This a genetic algorithm that generates strategies (probability distributions) in Rock, Paper, Scissors.

When executing the file, type the population and number of game turns that you want as arguments.
Ex. ./run.py 100 50 (for 100 population, 50 game turns).

The classes have been designed in such a way that you can run the algorithm on
a game of your choosing, assuming the game can be classified by the following
constraints:

1. Uniform turns, ie. actions are the same on every turn of gameplay.
2. Actions that can be compared for the purpose of outputting a win, loss or a
draw. Your program need not allow for draws.
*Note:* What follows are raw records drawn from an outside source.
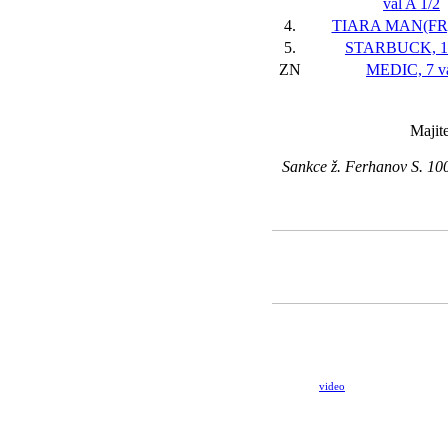
val
A 1/2
4.
TIARA MAN(FR),
5.
STARBUCK, 11
ZN
MEDIC, 7 v
Majit
Sankce ž. Ferhanov S. 10
video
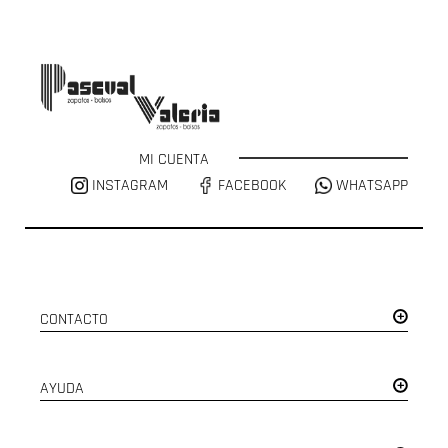
MI CUENTA
INSTAGRAM
FACEBOOK
WHATSAPP
CONTACTO
AYUDA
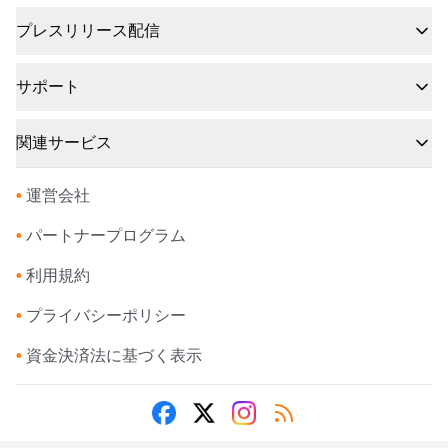
プレスリリース配信
サポート
関連サービス
•
運営会社
•
パートナープログラム
•
利用規約
•
プライバシーポリシー
•
資金決済法に基づく表示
If you are using this project as a framework, you must create a number of
functions within your game class (eg. rock_paper_scissors.py). There is a
template file in place to demonstrate which functions are necessary. These
functions perform simple tasks such as returning which player wins given two
inputs, generation the initial population, killing weak organisms and replacing
them with newly bred organisms, etc.

You should also create a SubOrganism class (eg. rps_organism.py) that extends
organism.py. This includes any specific rules for your organisms. It is here
that a tuple containing the possible actions for a player should be
initialized. This file can be nearly identical. Note, however, that in its
current incarnation, organism.rps is used instead of a more general attribute
name such as organism.distribution or organism.dist. You should set this
attribute to match your game class, though this attribute name may be
susceptible to change in the future.